Editor's note: Today we introduce a new weekly column that focuses on the burgeoning world of video on demand, and shines a light on films that might otherwise fly under the radar.

By ROB NELSON Special to the Star Tribune

Might it be a sign of the times that the year's funniest American film isn't playing in theaters? "Nancy, Please," a darkly witty farce about a university Ph.D. student who loses his dissertation notes while earning an F in human etiquette, isn't available on DVD or Blu-ray, either.

Instead, the film debuted this month on various streaming-video sites including iTunes, Xfinity on Demand and Amazon Instant Video, to name a few pay-per-view "channels" accessible via TVs, tablets, laptops and smartphones.

Benefitting from high-definition video streaming technology that barely existed several years ago (while putting the recent crop of Hollywood comedies to shame), "Nancy, Please" is Exhibit A in the burgeoning case for VOD — video on demand — as the premier alternative film platform of the future, if not the present.

First seen at the Tribeca Film Festival last year, "Nancy, Please" may have been shot on a low budget, but its joke-to-laugh ratio is unusually high, particularly for fans of comedies black enough to look like film noir. As it happens, the Nancy character (Eleonore Hendricks) is something of a femme fatale — at least by grad school standards. For reasons that remain amusingly ambiguous, she declines to lift a finger to help her former roommate, Paul (Will Rogers), locate his carefully annotated copy of Dickens' "Little Dorrit," the subject of his vitally important research.

Under the circumstances, Paul does what any deadline-sweating doctoral student would do: He breaks into Nancy's place after dark — and suffers the consequences. Directed by Brooklyn-based first-time filmmaker Andrew Semans, "Nancy, Please" is ridiculous in a deadpan sort of way, but it also works as an incisive portrait of writerly procrastination and neurotic perseverance. Evidently Paul wouldn't dream of starting over on those notes he took in the text, for that would be actual work! Instead, he endlessly obsesses over the "evil" Nancy — and grows increasingly unhinged.
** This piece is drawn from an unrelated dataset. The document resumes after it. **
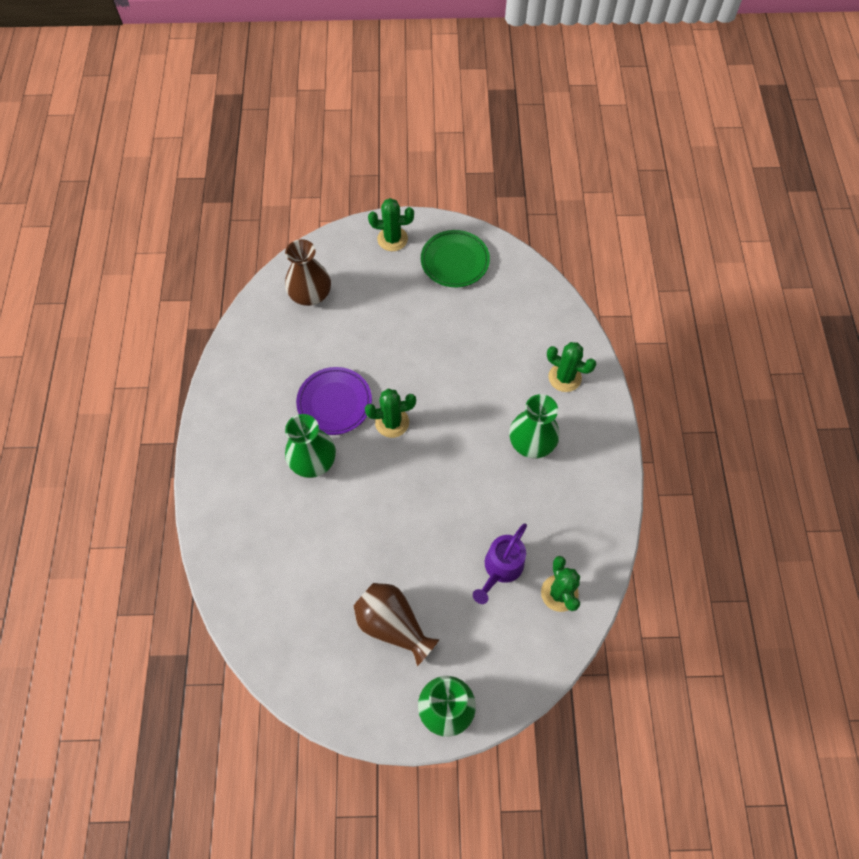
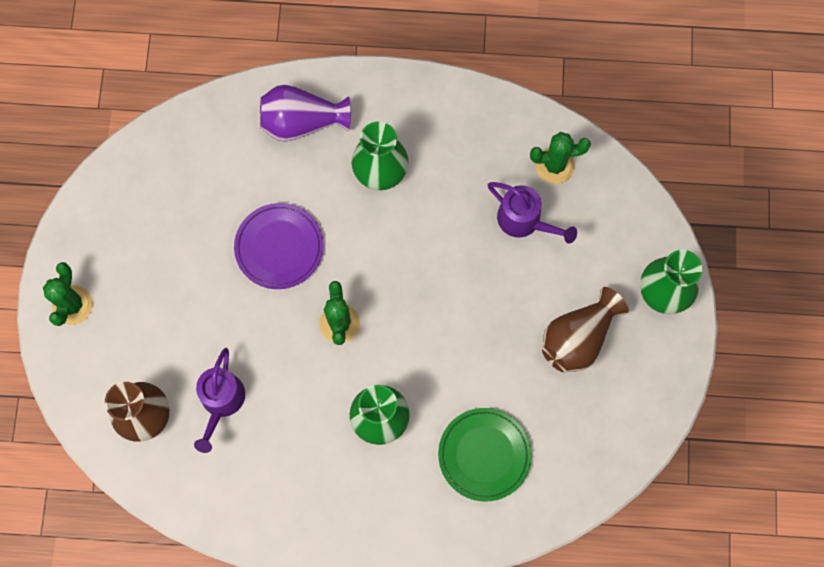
camera: 85 degrees left, 10 degrees up
purple plate [296,367,372,435] -> purple plate moved to [234,203,324,289]
green plate [421,230,490,287] -> green plate moved to [438,408,532,501]
green cactus [547,342,596,392] -> purple vase [260,85,351,142]
none -> purple watering can [194,348,245,453]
"Nancy, Please" is recommended to anyone who likes to giggle, although graduate students may want to finish that pesky chapter before sitting down to watch, such is the film's capacity to make a delinquent scholar feel like a psycho.

Also new to VOD

Another hilarious indie film in the neighborhood of horror, Martin Scorsese's "After Hours" (1985), has, in the absence of a Blu-ray release, made its high-def home video debut on Vudu, Google Play and other online networks. Though it still seems a minor entry in the director's monumental body of work, this justly spruced-up cult movie — wherein Griffin Dunne's hapless New York clock-puncher struggles to find his way home — suddenly suggests a screwball "Taxi Driver," its dark SoHo streets appearing just wet enough to slip on.
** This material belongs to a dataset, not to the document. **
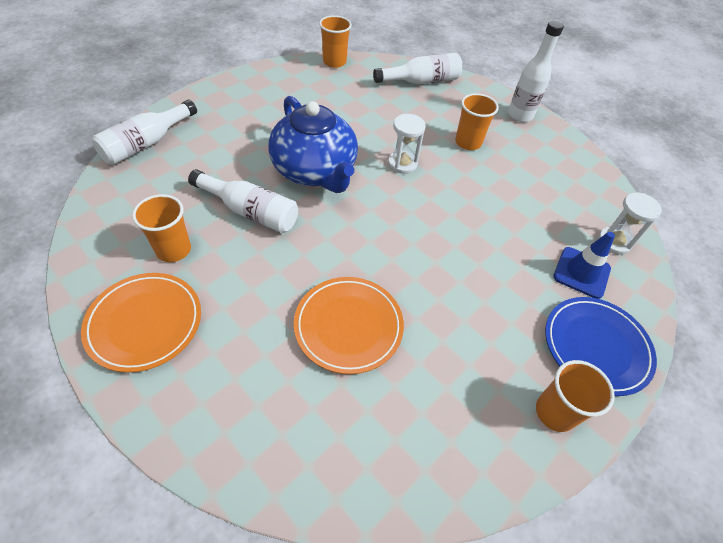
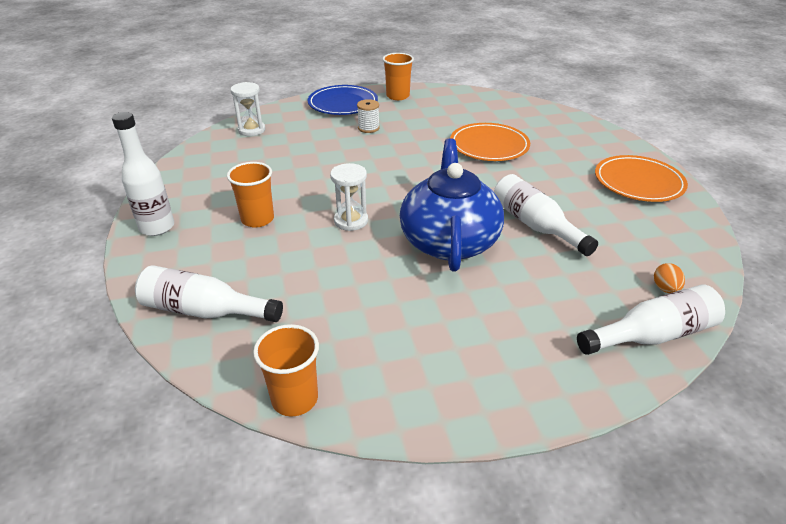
camera: 145 degrees left, 15 degrees down
orange cup [132,194,191,262] -> none
blue traffic cone [553,232,615,299] -> none
none -> white spool [357,99,380,133]
none -> orange egg [654,263,685,293]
The new documentary "The Iran Job" (Amazon) follows an American basketball player who takes an unlikely gig shooting hoops in the so-called axis of evil, while Calvin Lee Reeder's enjoyably trashy "The Rambler" (HitBliss) stars a slumming Dermot Mulroney in the title role of a guitar-slinging, chain-smoking good ol' boy who zigzags his way to Oregon on back roads that turn bloody.

Rob Nelson is a National Society of Film Critics member whose reviews appear regularly in the trade magazine Variety.